Analyzing historical bike data from 2019 — 2020, we observed how annual members and casual riders use Cyclistic bikes differently. Key findings include:
Both groups prefer Sunday and Saturday for longer rides, resulting in a U-shaped trend with a greater dip in the midweek for casual riders.
Annual members have consistent ride durations throughout the week, while casual riders have varying durations.
Annual members take more rides overall compared to casual riders.
Annual members ride more on weekdays, while casual riders ride more on weekends.
The busiest period for bike trips is July, August, and September, coinciding with the warmer summer months.

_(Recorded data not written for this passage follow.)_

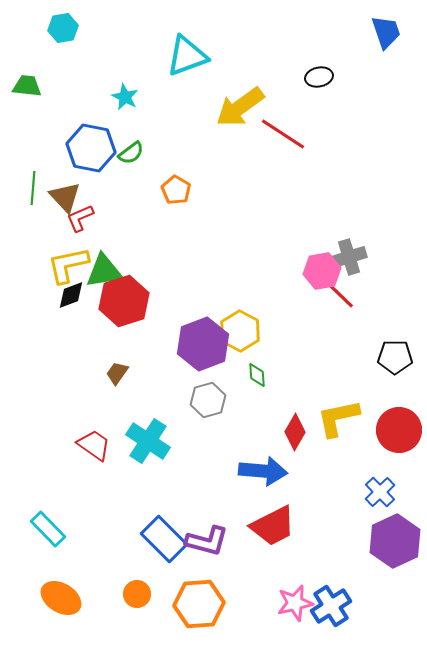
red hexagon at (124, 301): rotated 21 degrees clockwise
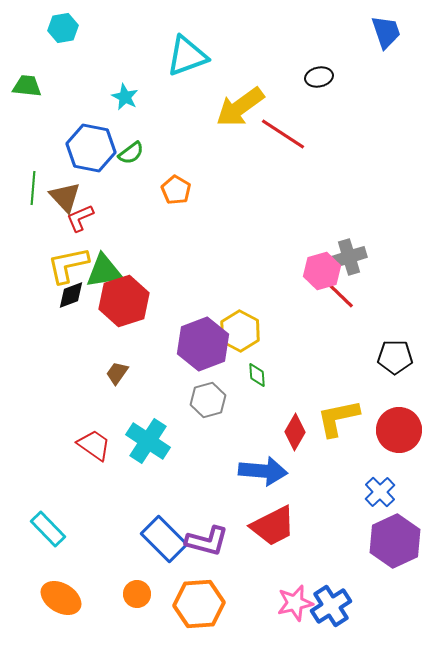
pink hexagon at (322, 271): rotated 6 degrees counterclockwise
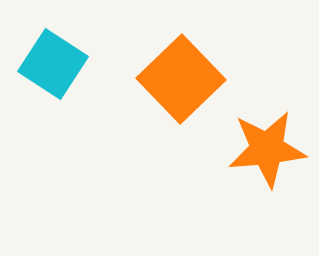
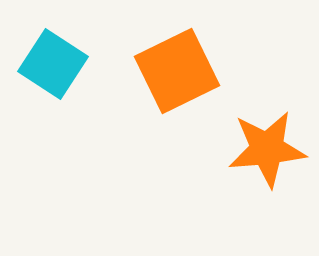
orange square: moved 4 px left, 8 px up; rotated 18 degrees clockwise
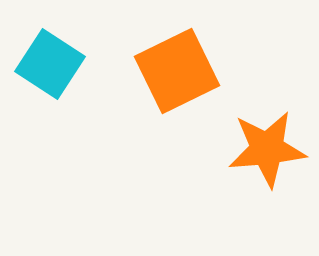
cyan square: moved 3 px left
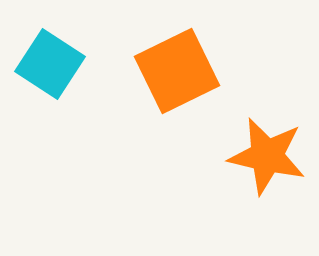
orange star: moved 7 px down; rotated 18 degrees clockwise
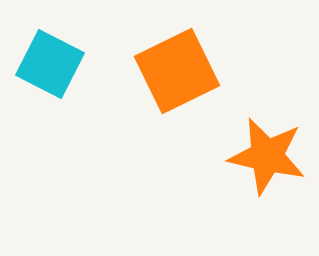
cyan square: rotated 6 degrees counterclockwise
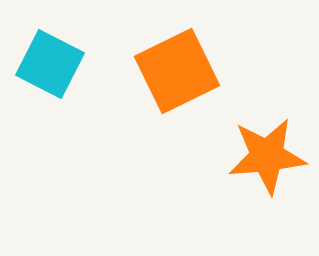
orange star: rotated 18 degrees counterclockwise
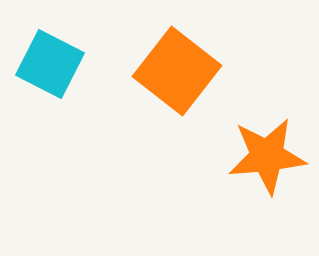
orange square: rotated 26 degrees counterclockwise
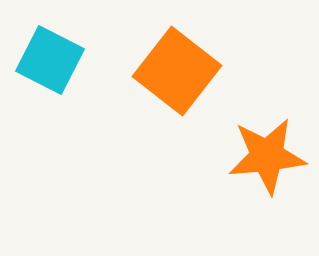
cyan square: moved 4 px up
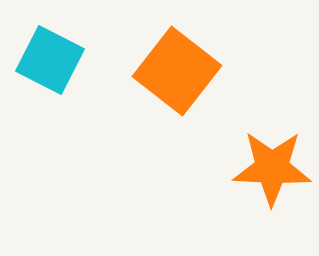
orange star: moved 5 px right, 12 px down; rotated 8 degrees clockwise
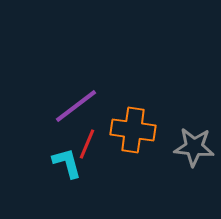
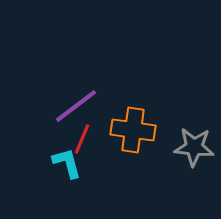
red line: moved 5 px left, 5 px up
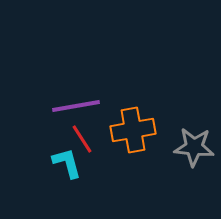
purple line: rotated 27 degrees clockwise
orange cross: rotated 18 degrees counterclockwise
red line: rotated 56 degrees counterclockwise
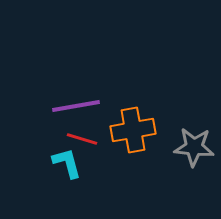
red line: rotated 40 degrees counterclockwise
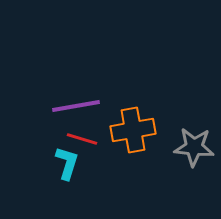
cyan L-shape: rotated 32 degrees clockwise
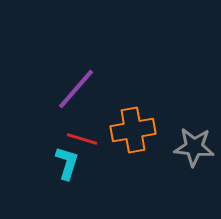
purple line: moved 17 px up; rotated 39 degrees counterclockwise
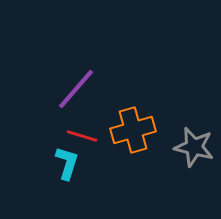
orange cross: rotated 6 degrees counterclockwise
red line: moved 3 px up
gray star: rotated 9 degrees clockwise
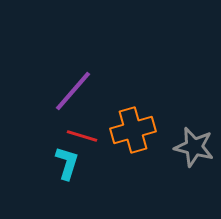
purple line: moved 3 px left, 2 px down
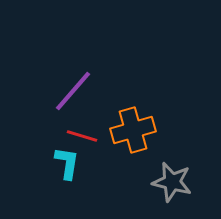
gray star: moved 22 px left, 35 px down
cyan L-shape: rotated 8 degrees counterclockwise
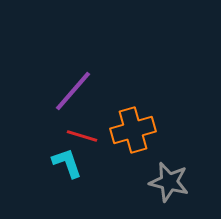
cyan L-shape: rotated 28 degrees counterclockwise
gray star: moved 3 px left
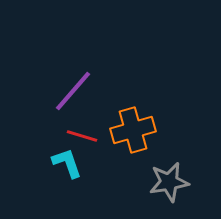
gray star: rotated 24 degrees counterclockwise
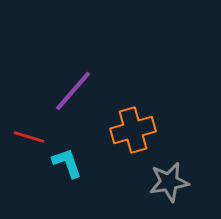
red line: moved 53 px left, 1 px down
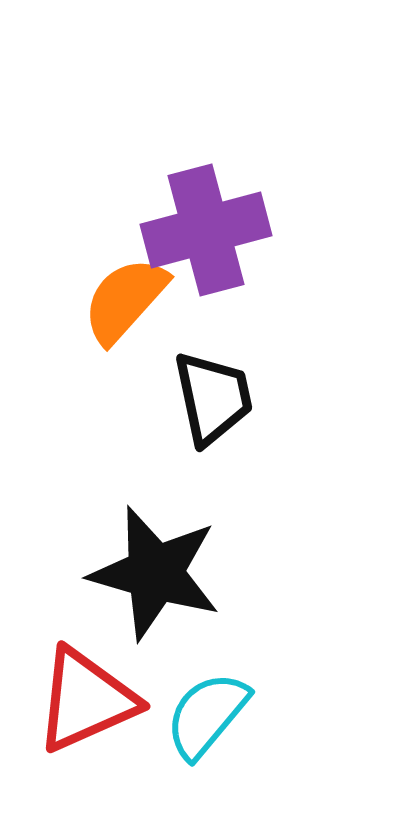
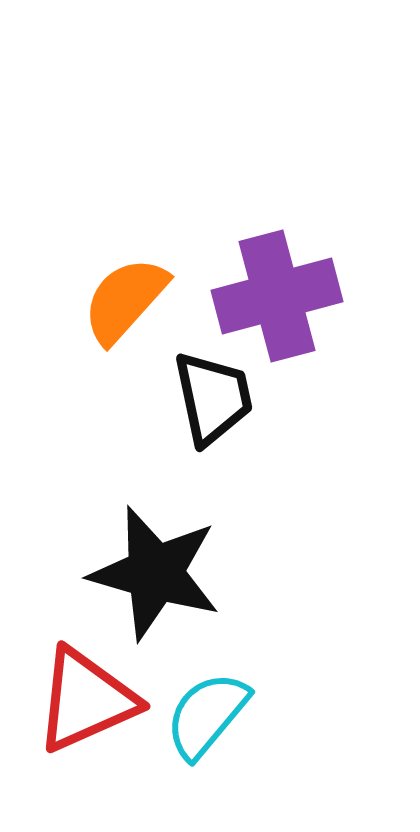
purple cross: moved 71 px right, 66 px down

In the Act phase, we will leverage the insights gained from our analysis of bike-share data to formulate actionable recommendations for stakeholders. By acting upon these recommendations, we aim to address the business problem effectively and facilitate data-driven decision-making.
Launch a captivating email campaign for casual riders in early Spring, extending it throughout the Summer to attract and retain customers.
Strategically schedule offers and promotions, such as early bird sign-ups and discounted memberships, encouraging potential riders to join ahead of the busy season. Highlight the advantages of becoming an annual member compared to remaining a casual rider.
Introduce enticing weekend passes tailored to weekend activities and entertainment, providing casual riders with flexible options.
Leverage the power of digital marketing channels to effectively promote the new weekend passes, capturing the attention of potential riders.
Identify popular spots frequented by casual riders using a visually appealing map, establish collaborative partnerships, and offer exclusive membership discounts combined with entertainment pairings (e.g., restaurant discounts, entry passes to sports venues). Emphasize the unique advantages of becoming an annual member.